Haverhill Council Subcommittee to Look at Possible Uses of Former Hale Hospital Trust Funds

Haverhill City Council Vice President Colin F. LePage. (WHAV News photograph by Jay Saulnier)

A plan by the Haverhill City Council to use money from a long dormant Hale Hospital Trust Fund in the battle against the COVID-19 virus received a bit of a setback Tuesday night.

As reported previously on WHAV, the fund, which totals nearly $600,000, is from donations made by numerous individuals dating back to 1888. The problem is that many of the donations were designated for specific uses which makes releasing the funds more difficult. City Solicitor William D. Cox Jr. said it will take some time before the money becomes available.

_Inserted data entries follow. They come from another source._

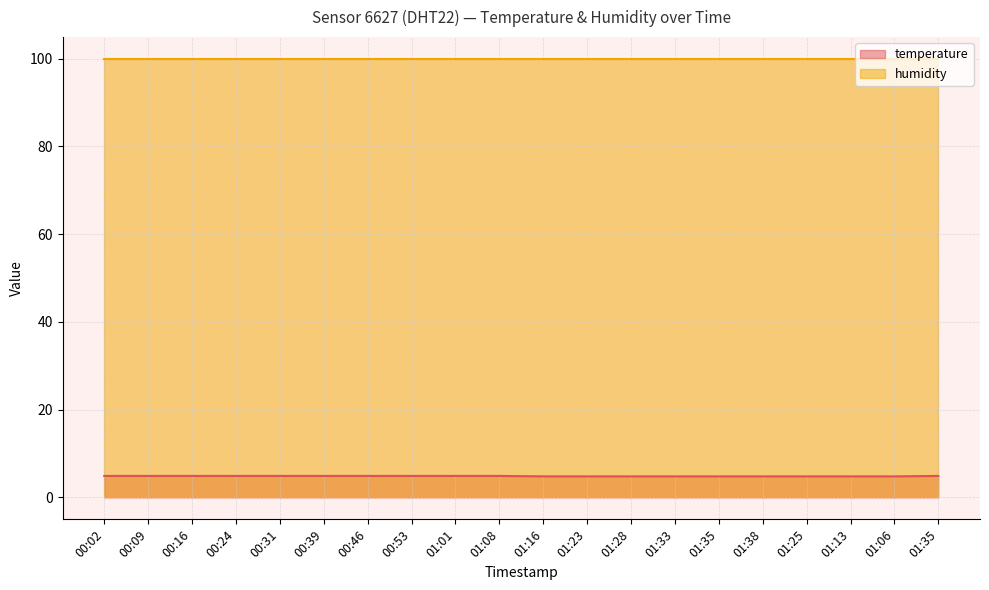

How many values are between 4 and 5?

20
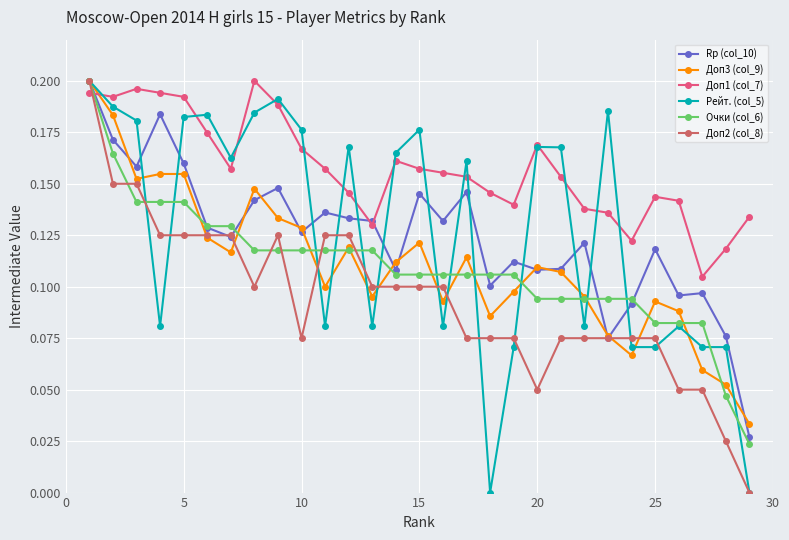

Which series has the largest total across all categories?

Доп1 (col_7)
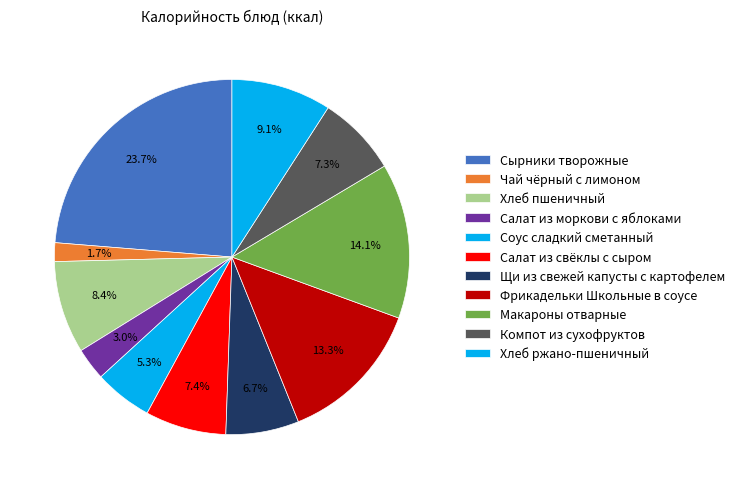

Rank the categories by value from highest to lowest.

Сырники творожные, Макароны отварные, Фрикадельки Школьные в соусе, Хлеб ржано-пшеничный, Хлеб пшеничный, Салат из свёклы с сыром, Компот из сухофруктов, Щи из свежей капусты с картофелем, Соус сладкий сметанный, Салат из моркови с яблоками, Чай чёрный с лимоном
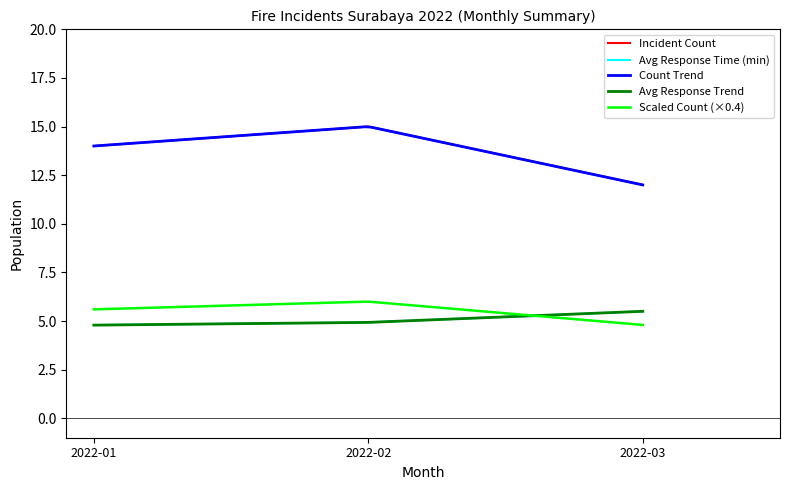

Reading right to left, what are all the values shown in this chart?

2022-03=5.5	2022-02=4.9	2022-01=4.8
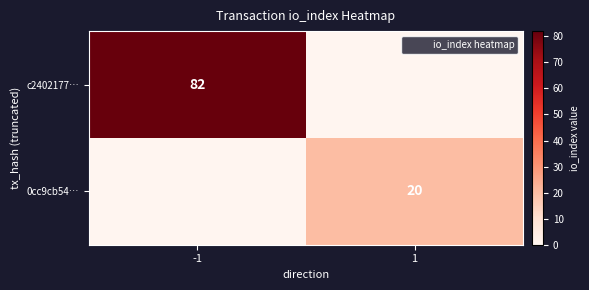

The 0cc9cb54… series shows 20 at 1. True or false?

True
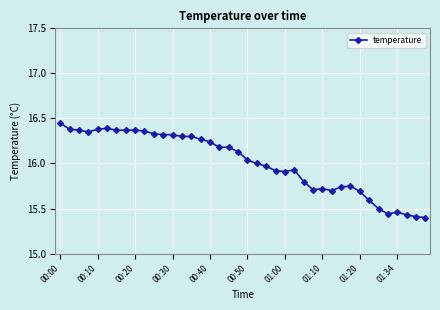

What is the difference between the second highest and minimum values?

1.0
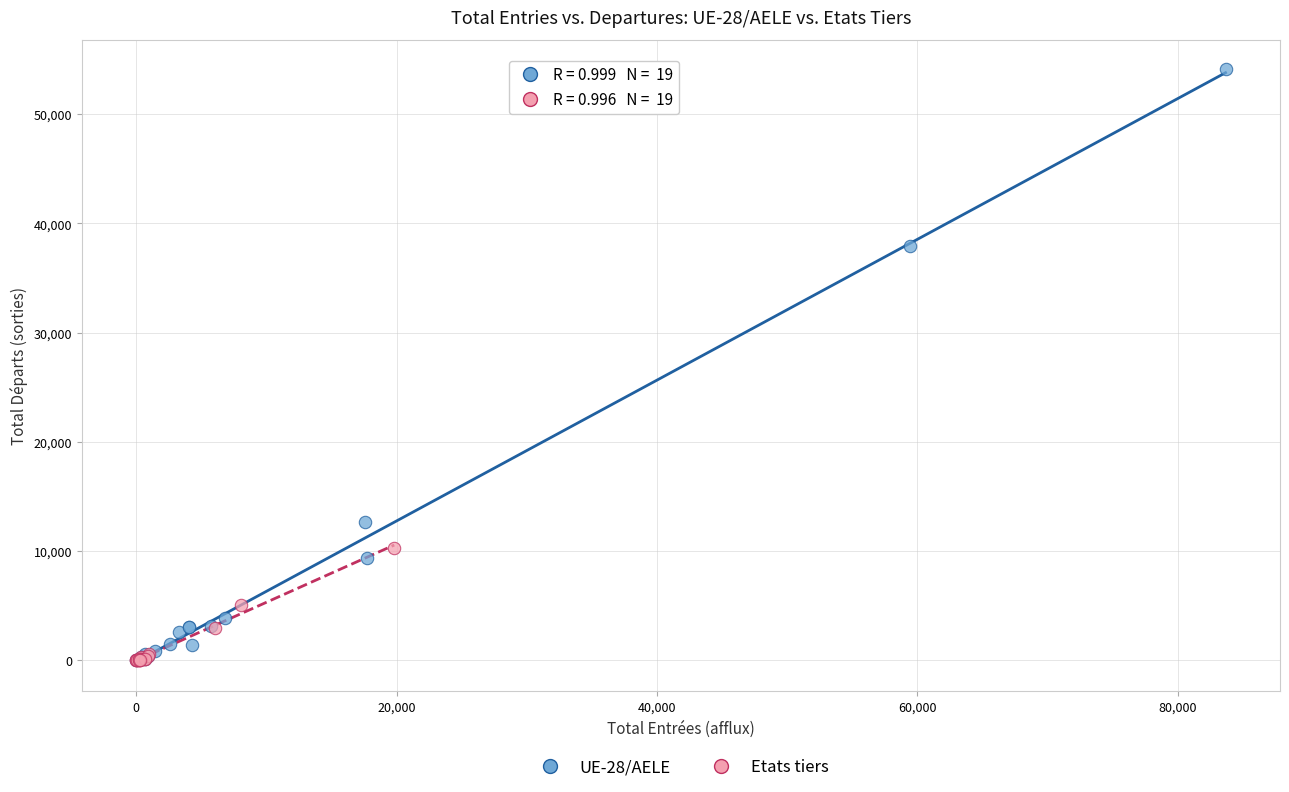

What are all the series names shown in the legend?

UE-28/AELE, Etats tiers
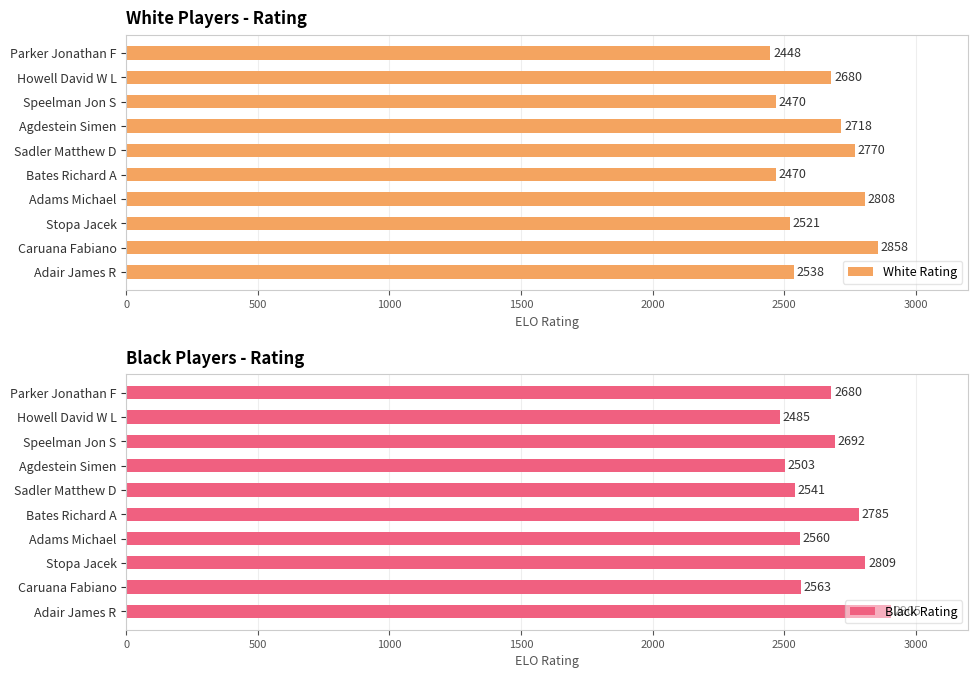

List the labels in order of Black Rating value, smallest first.

Howell David W L, Agdestein Simen, Sadler Matthew D, Adams Michael, Caruana Fabiano, Parker Jonathan F, Speelman Jon S, Bates Richard A, Stopa Jacek, Adair James R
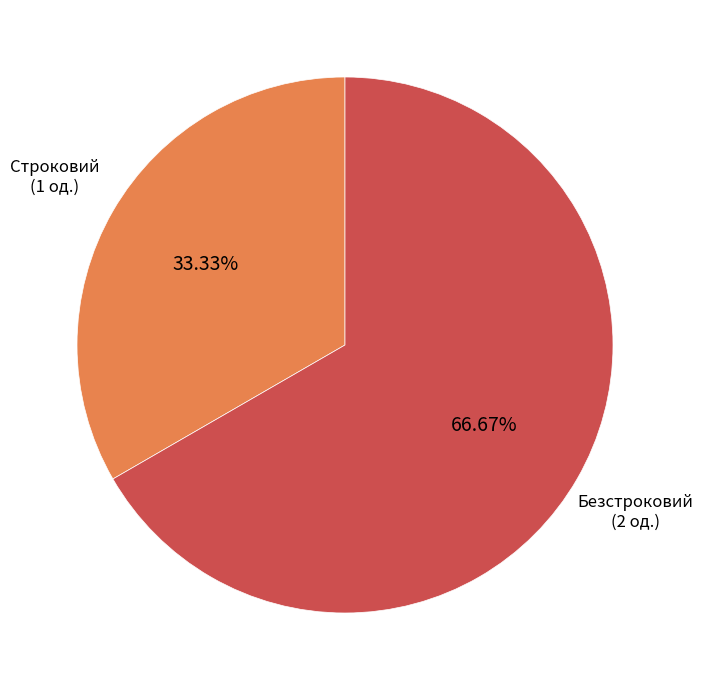

Which slice is the smallest?

Строковий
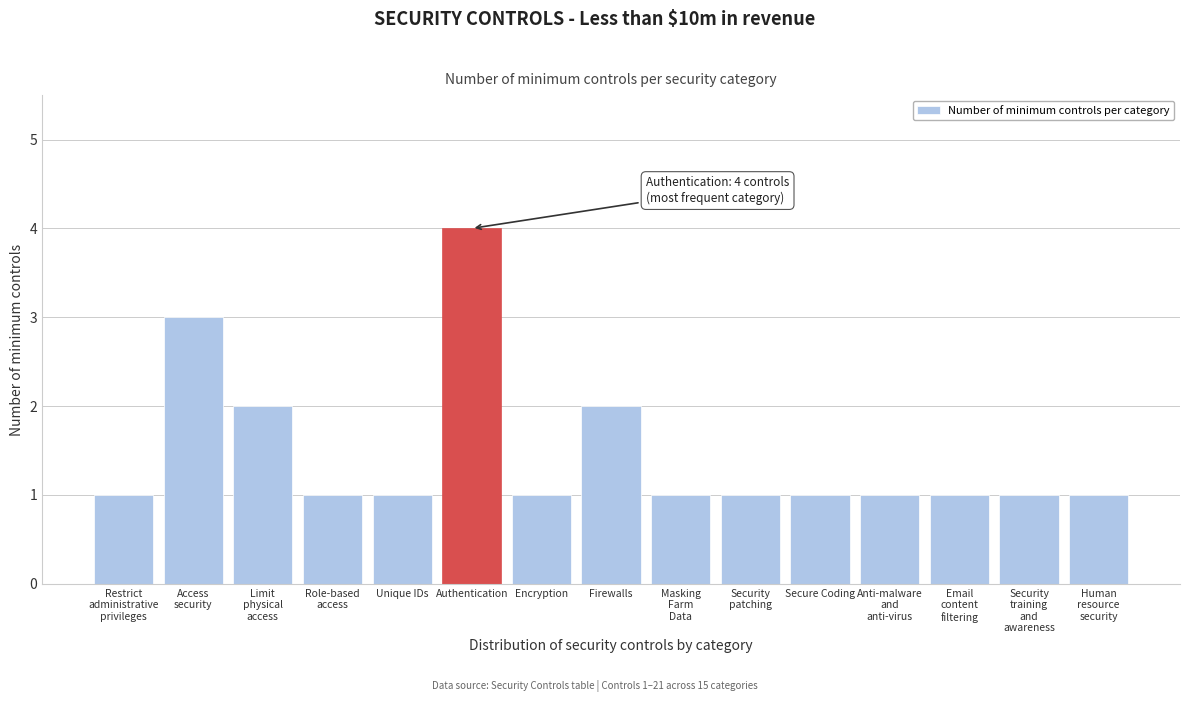

Reading left to right, extract all data points from this chart.

1	3	2	1	1	4	1	2	1	1	1	1	1	1	1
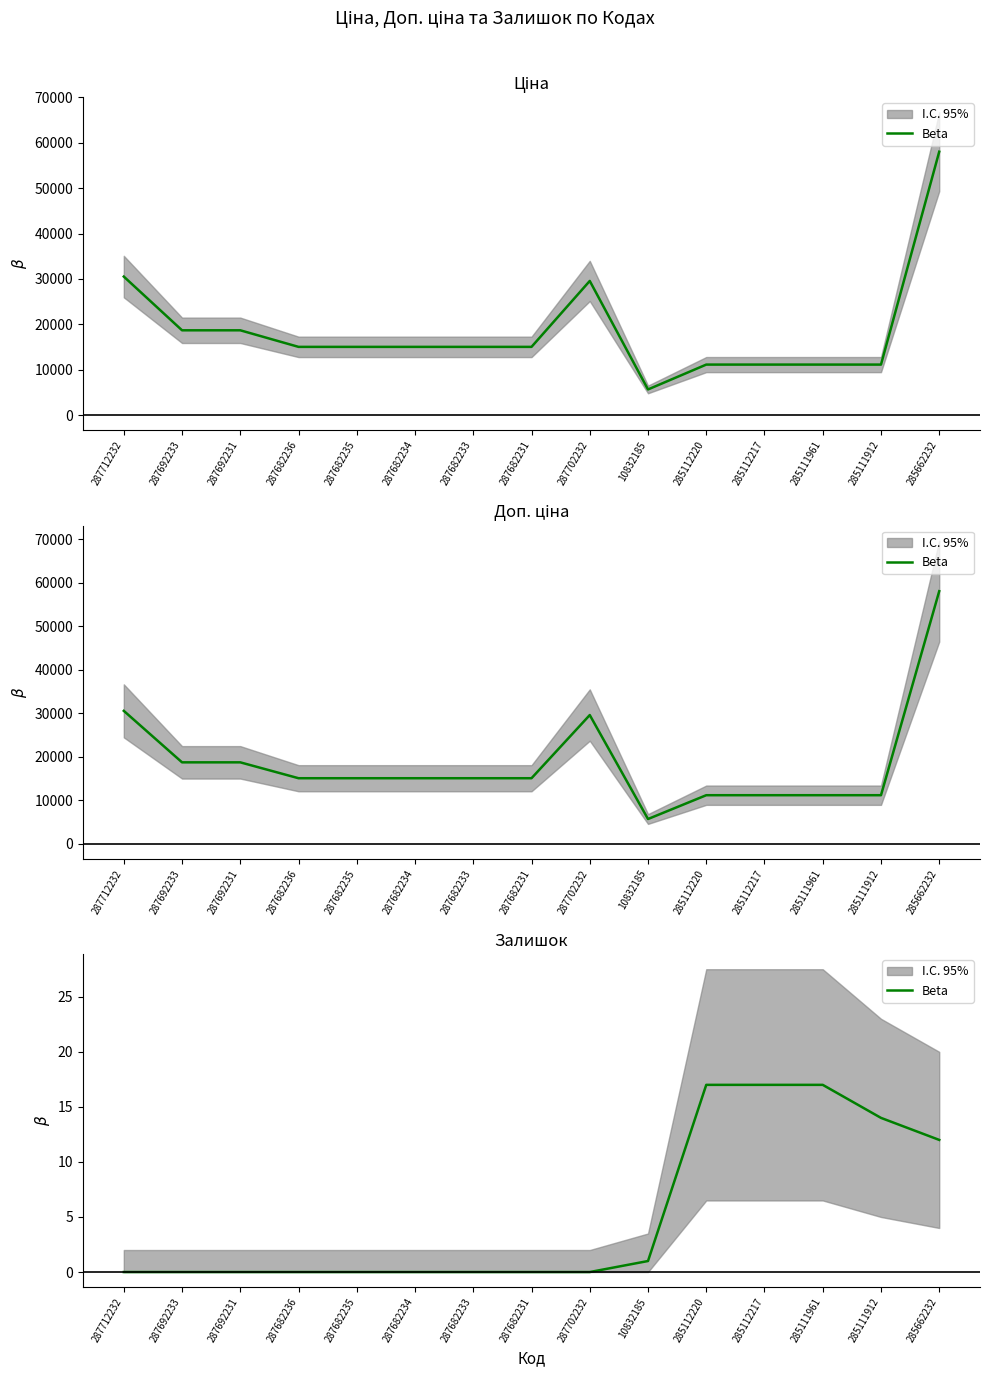

What is the difference between the second highest and minimum values?

17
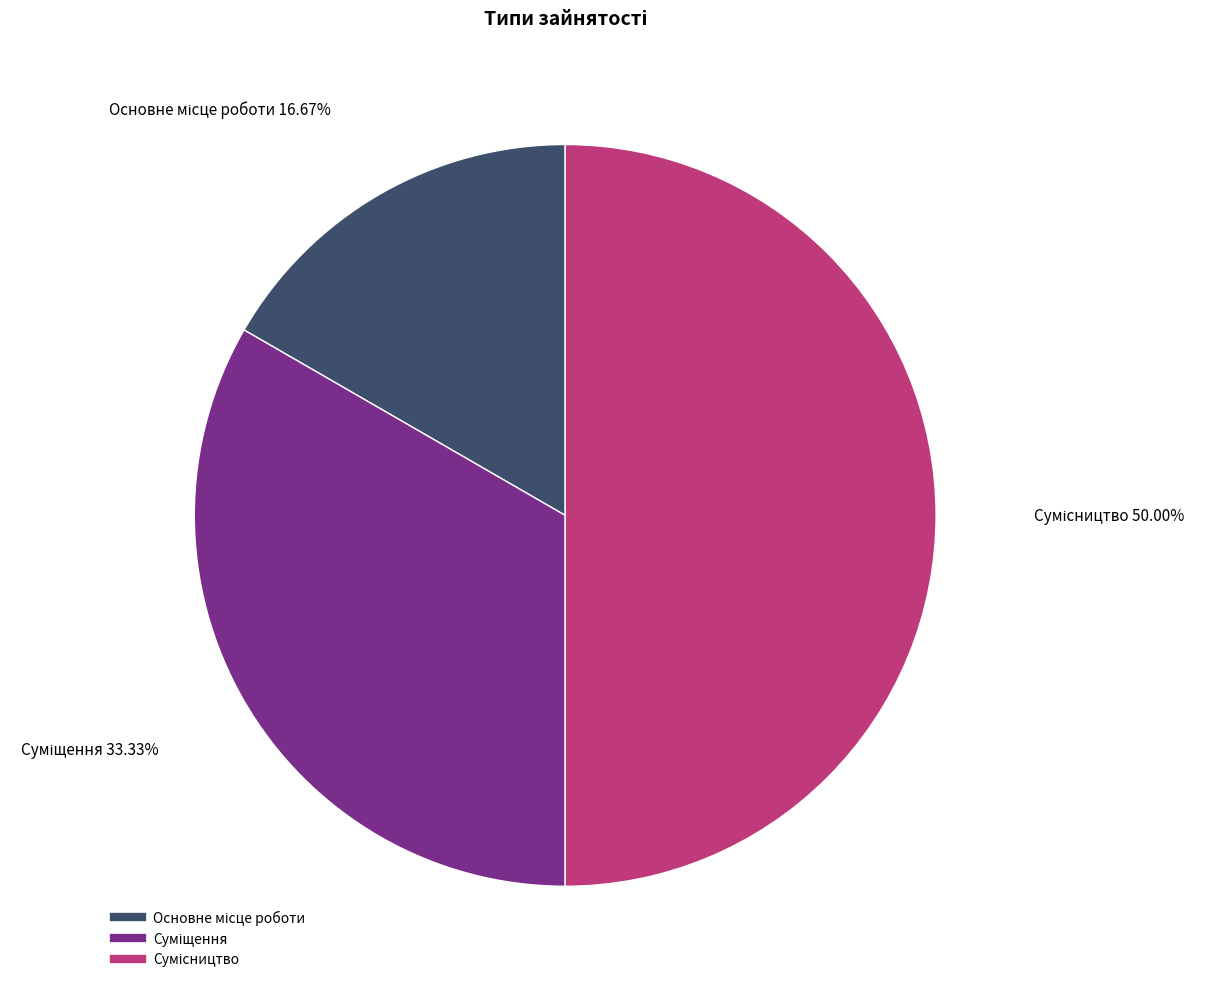

How many slices are in this pie chart?

3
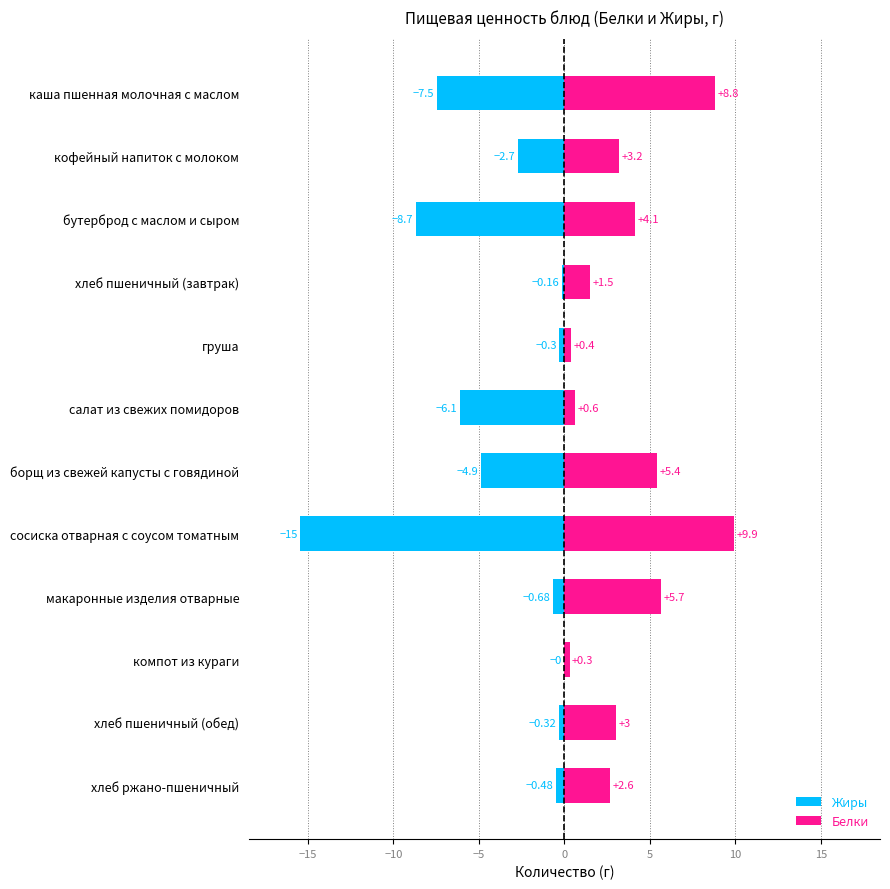

What is the average value of the Белки series?

3.8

“I don’t think that it would be fair to say that there is money available that can be used for current expenses related to COVID-19. We need to go to the Supreme Judicial Court and file a petition and ask them to allow us to use them for purposes other than that for which they were originally donated or bequeathed to the city,” Cox said.

Cox said he thought the chances of success were good in the long run but pointed out that all courts are presently closed in the state and will be facing a tremendous backlog once they open again. The solicitor estimated that it could take nine months or more before the court would be able to hear the petition.

Council Vice President Colin F. LePage and Councilor Mary Ellen Daly O’Brien placed the matter on the agenda after seeing various references to the trust over the years. Haverhill took over the private Hale Hospital—and donations that had been made to it— in 1931 as it succumbed to the great economic depression. The city ultimately sold the hospital in 2001.

Cox advised officials should decide how the funds will be specifically used before bringing a petition before the court. To that end, the Council voted unanimously to send the issue to its Administration and Finance Committee for further consideration.